Production Systems Engineer
You take pride in your work, helping others learn and you look for the same from everyone on your team. Your past experience shows an eye for detail and a desire to talk about that new thing you just learned or that new skill you picked up.
You feel passionate about automating repetitive tasks. You don’t just think “there has to be a better way”--you find the better way and can’t help but show it off to your teammates.
This role is responsible for managing the overall health of our production environment running on Google Cloud Platform You’ll be maintaining our Kubernetes clusters and GCE instances running all of our sites and services along with the routing and processes that glue them all together.
- Performing day-to-day operational tasks on public facing infrastructure (keep existing things running and get new things going).

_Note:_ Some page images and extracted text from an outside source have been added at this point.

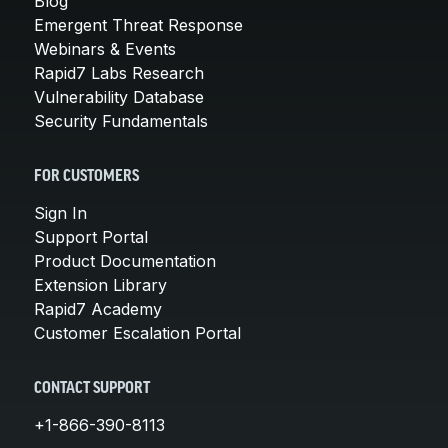
Blog
Emergent Threat Response
Webinars & Events
Rapid7 Labs Research
Vulnerability Database
Security Fundamentals
FOR CUSTOMERS
Sign In
Support Portal
Product Documentation
Extension Library
Rapid7 Academy
Customer Escalation Portal
CONTACT SUPPORT
+1-866-390-8113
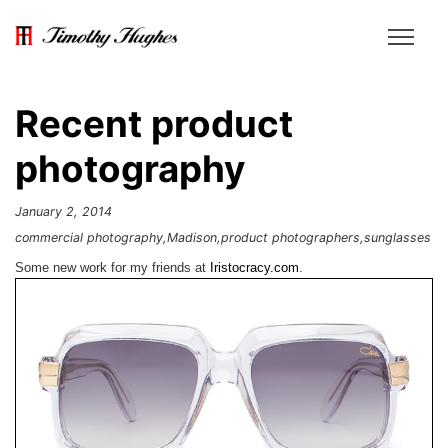
Recent product
photography
January 2, 2014
commercial photography
Madison
product photographers
sunglasses
Some new work for my friends at
Iristocracy.com
.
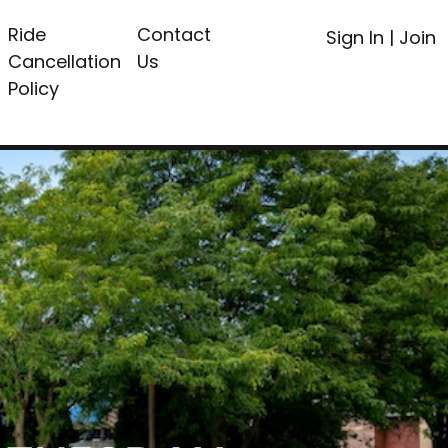
Ride
Contact
Sign In
|
Join
Cancellation
Us
Policy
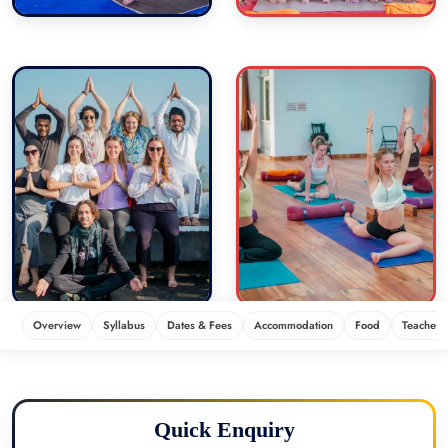
Overview
Syllabus
Dates & Fees
Accommodation
Food
Teachers
Quick Enquiry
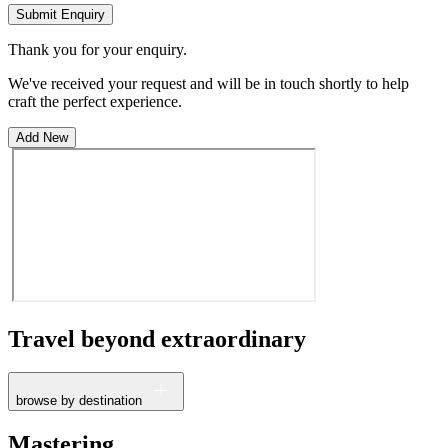
Submit Enquiry
Thank you for your enquiry.
We've received your request and will be in touch shortly to help
craft the perfect experience.
Add New
Travel beyond
extraordinary
browse by destination
France
Mastering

- Ownership of configuration management and deployment tools.
- Assisting in the architectural design of new services and making them operate at scale.
- Monitoring and analysis of systems, services and service clusters, optimization of performance and resource utilization.
- Tracing and troubleshooting misbehaving servers or services and assist with diagnosis or resolution.
- Assisting in or lead incident response, diagnosis and follow-up on system outages or alerts.
- Maintaining up-to-date supporting systems and platforms. Provide recommendations on needed upgrades or migrations.
- Balancing security and risk assessment with business needs and processes.
- Building awesome tools and processes that help us achieve more together.
- 3+ years experience in an SRE/Operations/DevOps role as part of a team.
- Experience managing high traffic customer facing websites and servers.
- Familiarity with Open Source configuration management and orchestration tools .
- Comfortable with shell and scripting languages in relation to the role (Python and Bash required, any others are welcome).
- Experience with Google Cloud Platform including networking, IAM, provisioning, and monitoring/tracing.
- Experience with software and service deployments built on Docker and Kubernetes.
- Desire to automate tasks and assume ownership of production infrastructure.